Musim kebakaran hutan berhubungan dengan pola hujan, terutama dengan kekeringan. Puncak musim kebakaran terjadi pada musim kemarau. Jika curah
hujan tinggi maka kelembaban akan tinggi sehingga kejadian kebakaran akan sulit. Menurut Mackinno et al. 1997 bulan basah ditandai dengan curah hujan
200 mmbulan, sedangkan bulan kering ditandai oleh curah hujan 100 mmbulan. Pada musim kering kelembaban udara sangat menentukan kadar air
yang dapat dijadikan sebagai indikator bahaya kebakaran. Pada Gambar 9 dapat dilihat semakin tinggi curah hujan maka jumlah
hotspot akan menurun dan sebaliknya jika curah hujan rendah maka jumlah hotspot akan meningkat. Jumlah hotspot tertinggi pada periode tahun 2001 sampai
dengan 2009 adalah 5.429 titik hotspot pada saat curah hujan 93 mm Februari 2005. Curah hujan tertinggi pada periode tahun 2001 sampai dengan 2009 adalah
622 mm dengan jumlah hotspot sebanyak 146 titik hotspot Oktober 2004. Hal ini menunjukkan bahwa semakin rendah curah hujan maka jumlah titik hotspot
akan semakin tinggi dan sebaliknya semakin tinggi curah hujan maka jumlah hotspot akan semakin rendah. Jumlah hotspot tertinggi setiap tahunnya terjadi
pada bulan Februari, Juni, Juli, dan Agustus dimana pada bulan tersebut terjadi musim kemarau di Provinsi Riau Tabel 1 dan jumlah hotspot terendah setiap
tahunnya terjadi pada bulan Maret, Oktober, November, dan Desember pada saat terjadi musim hujan di Provinsi Riau Tabel 2.

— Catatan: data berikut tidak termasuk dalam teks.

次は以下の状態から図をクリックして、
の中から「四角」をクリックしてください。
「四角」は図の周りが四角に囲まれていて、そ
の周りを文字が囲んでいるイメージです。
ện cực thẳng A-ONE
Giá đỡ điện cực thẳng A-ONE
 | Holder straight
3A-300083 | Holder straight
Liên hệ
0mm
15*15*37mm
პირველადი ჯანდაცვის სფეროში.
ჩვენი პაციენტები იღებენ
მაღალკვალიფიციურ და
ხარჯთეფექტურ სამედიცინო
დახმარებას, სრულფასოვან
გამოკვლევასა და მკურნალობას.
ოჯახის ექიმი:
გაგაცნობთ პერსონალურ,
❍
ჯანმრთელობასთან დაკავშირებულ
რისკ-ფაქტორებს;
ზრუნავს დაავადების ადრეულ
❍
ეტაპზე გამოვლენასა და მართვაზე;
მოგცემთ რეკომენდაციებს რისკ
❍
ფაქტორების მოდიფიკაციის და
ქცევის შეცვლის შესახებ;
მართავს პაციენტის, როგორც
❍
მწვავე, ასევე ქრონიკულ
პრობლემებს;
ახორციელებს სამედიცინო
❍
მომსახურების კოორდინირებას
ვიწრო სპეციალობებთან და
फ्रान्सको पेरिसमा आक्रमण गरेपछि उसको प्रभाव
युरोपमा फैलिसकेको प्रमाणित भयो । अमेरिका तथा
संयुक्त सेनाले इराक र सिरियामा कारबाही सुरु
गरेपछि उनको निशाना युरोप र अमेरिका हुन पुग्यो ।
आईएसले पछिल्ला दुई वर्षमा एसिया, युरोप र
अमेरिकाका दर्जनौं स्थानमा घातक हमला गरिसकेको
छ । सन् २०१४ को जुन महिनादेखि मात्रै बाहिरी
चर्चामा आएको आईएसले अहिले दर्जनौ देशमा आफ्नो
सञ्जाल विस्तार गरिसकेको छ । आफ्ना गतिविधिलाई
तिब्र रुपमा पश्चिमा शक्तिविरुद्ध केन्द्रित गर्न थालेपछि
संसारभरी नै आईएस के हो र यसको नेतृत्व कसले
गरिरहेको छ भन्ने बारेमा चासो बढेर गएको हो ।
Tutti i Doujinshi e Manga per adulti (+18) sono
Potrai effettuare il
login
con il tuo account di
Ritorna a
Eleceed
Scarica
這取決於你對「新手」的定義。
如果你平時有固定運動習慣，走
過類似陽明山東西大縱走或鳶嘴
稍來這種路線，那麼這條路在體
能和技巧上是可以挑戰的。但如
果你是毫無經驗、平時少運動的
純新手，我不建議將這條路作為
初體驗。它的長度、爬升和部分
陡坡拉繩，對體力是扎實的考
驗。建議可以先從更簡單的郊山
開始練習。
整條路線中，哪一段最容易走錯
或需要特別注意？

Hal ini menunjukkan bahwa curah hujan mempunyai kaitan erat dengan kejadian kebakaran. Faktor dominan yang menentukan potensi terjadinya
kebakaran adalah keadaan cuaca di mana kebakaran hutan sering terjadi atau cuaca yang cocok untuk terjadinya kebakaran hutan Brown dan Davis 1973.
Luas dan frekuensi kebakaran hutan tertinggi terjadi pada bulan-bulan dengan curah hujan rendah kurang dari 60 mm, dimana pada periode tersebut terjadi
pengeringan bahan bakar yang intensif Syaufina 2008. Hal ini diperkuat dengan hasil perhitungan Analisis of Varian ANOVA
untuk mengetahui signifikan atau tidaknya hubungan antara parameter curah hujan bulanan dengan hotspot yang menunjukkan nilai P value= 0,000 Tabel 3.
Nilai P 0,05 0,000 menunjukkan bahwa parameter curah hujan berpengaruh pada taraf 0.05 terhadap parameter hotspot.